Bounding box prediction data
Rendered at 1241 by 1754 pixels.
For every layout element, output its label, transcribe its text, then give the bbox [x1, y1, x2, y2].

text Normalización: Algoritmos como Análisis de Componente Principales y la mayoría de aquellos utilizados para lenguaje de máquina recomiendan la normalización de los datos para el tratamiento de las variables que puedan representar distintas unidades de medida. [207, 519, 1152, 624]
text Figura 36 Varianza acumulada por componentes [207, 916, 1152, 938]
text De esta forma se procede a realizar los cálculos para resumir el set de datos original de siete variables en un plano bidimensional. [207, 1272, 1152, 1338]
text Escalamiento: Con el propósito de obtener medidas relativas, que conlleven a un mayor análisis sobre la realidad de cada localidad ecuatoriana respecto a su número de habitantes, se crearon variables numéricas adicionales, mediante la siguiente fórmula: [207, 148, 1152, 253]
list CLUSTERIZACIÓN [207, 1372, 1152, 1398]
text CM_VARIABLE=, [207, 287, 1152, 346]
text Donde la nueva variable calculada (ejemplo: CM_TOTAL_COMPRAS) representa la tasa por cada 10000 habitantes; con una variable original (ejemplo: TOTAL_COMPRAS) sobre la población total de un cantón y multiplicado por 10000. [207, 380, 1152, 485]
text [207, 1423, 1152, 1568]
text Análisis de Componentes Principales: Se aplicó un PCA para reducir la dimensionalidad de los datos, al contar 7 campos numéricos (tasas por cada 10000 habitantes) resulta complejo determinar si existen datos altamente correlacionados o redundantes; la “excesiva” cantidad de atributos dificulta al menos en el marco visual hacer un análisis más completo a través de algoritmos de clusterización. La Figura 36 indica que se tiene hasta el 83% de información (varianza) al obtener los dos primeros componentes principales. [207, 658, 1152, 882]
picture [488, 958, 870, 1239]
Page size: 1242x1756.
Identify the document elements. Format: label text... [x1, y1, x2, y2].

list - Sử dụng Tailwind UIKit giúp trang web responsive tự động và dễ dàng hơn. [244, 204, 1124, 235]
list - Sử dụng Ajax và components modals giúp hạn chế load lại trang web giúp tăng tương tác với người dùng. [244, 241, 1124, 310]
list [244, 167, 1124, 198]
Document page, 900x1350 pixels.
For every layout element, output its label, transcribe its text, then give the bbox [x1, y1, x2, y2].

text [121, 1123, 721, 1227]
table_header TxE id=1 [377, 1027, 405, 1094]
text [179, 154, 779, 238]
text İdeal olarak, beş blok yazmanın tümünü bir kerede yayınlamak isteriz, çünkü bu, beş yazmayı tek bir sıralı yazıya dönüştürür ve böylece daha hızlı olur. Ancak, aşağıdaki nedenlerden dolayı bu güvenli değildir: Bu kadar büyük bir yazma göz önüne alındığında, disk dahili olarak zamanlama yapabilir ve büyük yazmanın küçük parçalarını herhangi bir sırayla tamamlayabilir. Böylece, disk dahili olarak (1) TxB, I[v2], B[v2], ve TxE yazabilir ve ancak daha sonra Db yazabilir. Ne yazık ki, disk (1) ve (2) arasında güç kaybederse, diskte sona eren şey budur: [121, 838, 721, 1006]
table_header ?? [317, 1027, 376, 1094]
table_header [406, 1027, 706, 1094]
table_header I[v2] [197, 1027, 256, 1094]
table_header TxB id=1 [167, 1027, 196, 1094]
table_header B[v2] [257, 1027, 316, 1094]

#### [TASK REQUIREMENTS]
Check each line of the data above for the word "pixels" and copy the ones where it is found.

#### [RESPONSE BOX]
Rendered at 1241 by 1754 pixels.
Document page, 900x1350 pixels.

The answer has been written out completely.